Exercise data: Begin

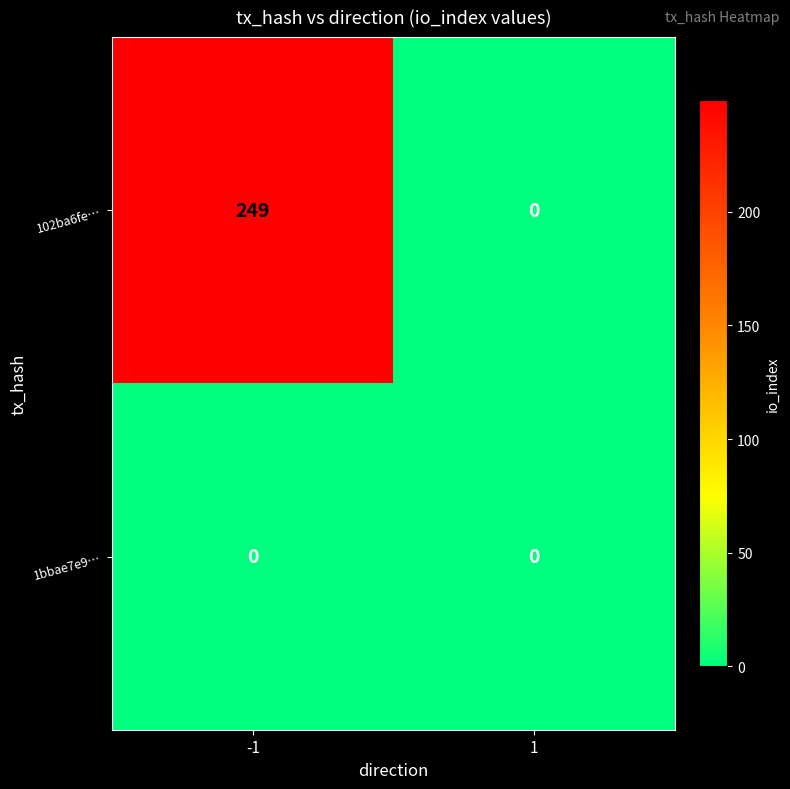

What is the difference between the highest and lowest values at -1?

249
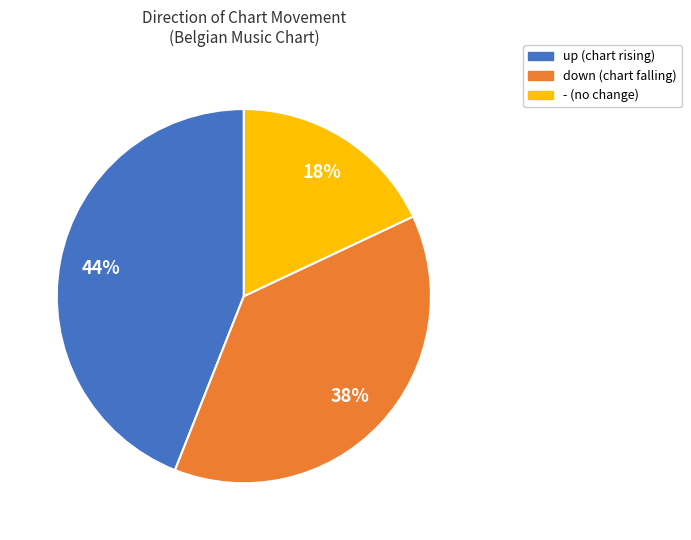

The down slice represents 50% of the pie. True or false?

False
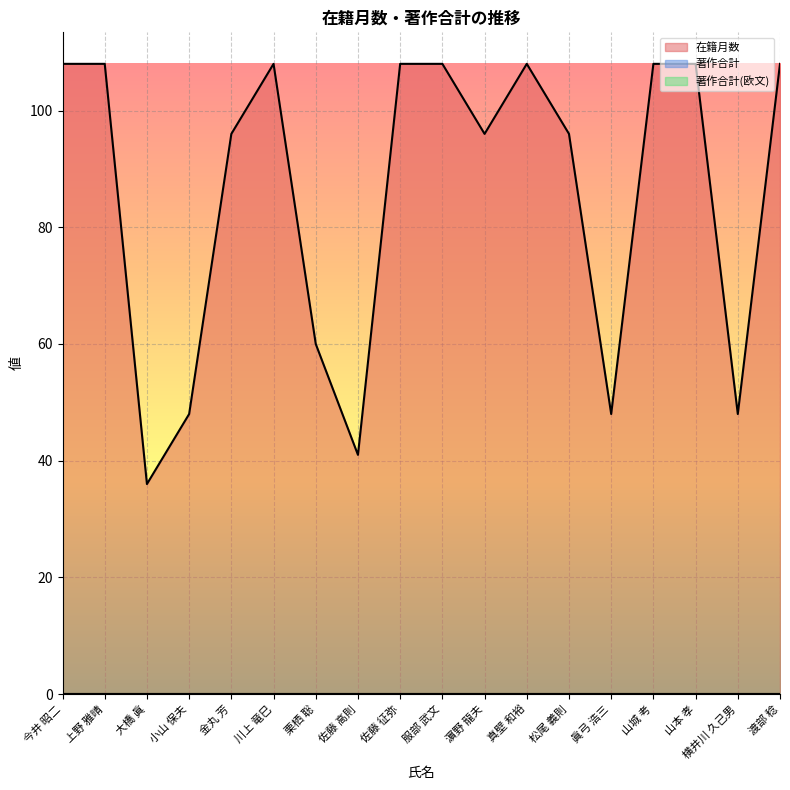

List the labels in order of 在籍月数 value, largest first.

今井 昭二, 上野 雅晴, 川上 竜巳, 佐藤 征弥, 服部 武文, 真壁 和裕, 山城 考, 山本 孝, 渡部 稔, 金丸 芳, 濵野 龍夫, 松尾 義則, 栗栖 聡, 小山 保夫, 眞弓 浩三, 横井川 久己男, 佐藤 高則, 大橋 眞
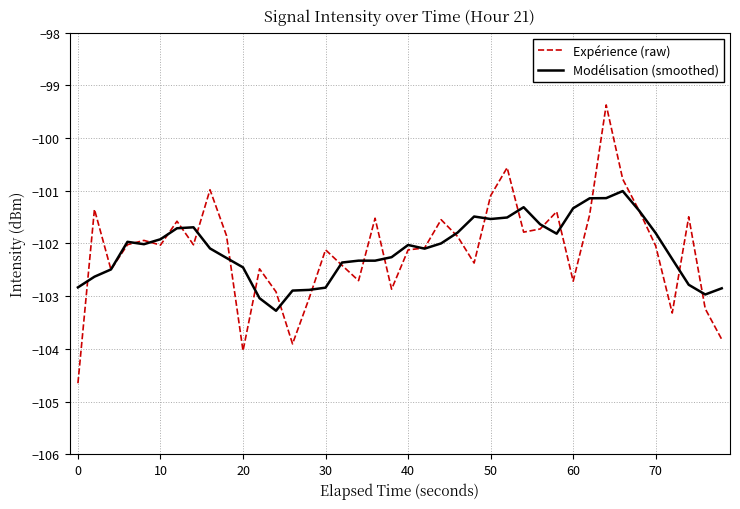

Does the chart have visible grid lines?

Yes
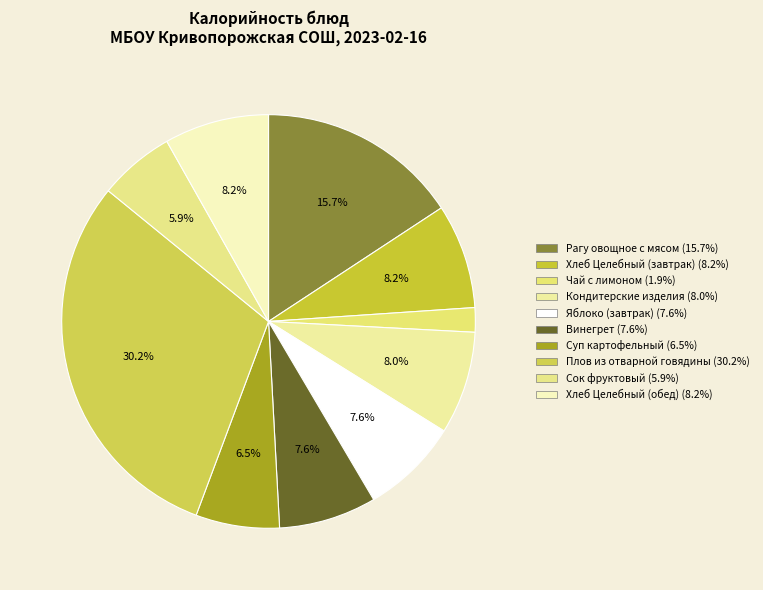

To the nearest percent, what is the combined percentage of Кондитерские изделия and Сок фруктовый?

14%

Exercise data: End

> _Assignment_
Copy the records above word for word, leaving out the pictures.

> _Result for this task_
What is the difference between the highest and lowest values at -1?

249

The down slice represents 50% of the pie. True or false?

False

List the labels in order of 在籍月数 value, largest first.

今井 昭二, 上野 雅晴, 川上 竜巳, 佐藤 征弥, 服部 武文, 真壁 和裕, 山城 考, 山本 孝, 渡部 稔, 金丸 芳, 濵野 龍夫, 松尾 義則, 栗栖 聡, 小山 保夫, 眞弓 浩三, 横井川 久己男, 佐藤 高則, 大橋 眞

Does the chart have visible grid lines?

Yes

To the nearest percent, what is the combined percentage of Кондитерские изделия and Сок фруктовый?

14%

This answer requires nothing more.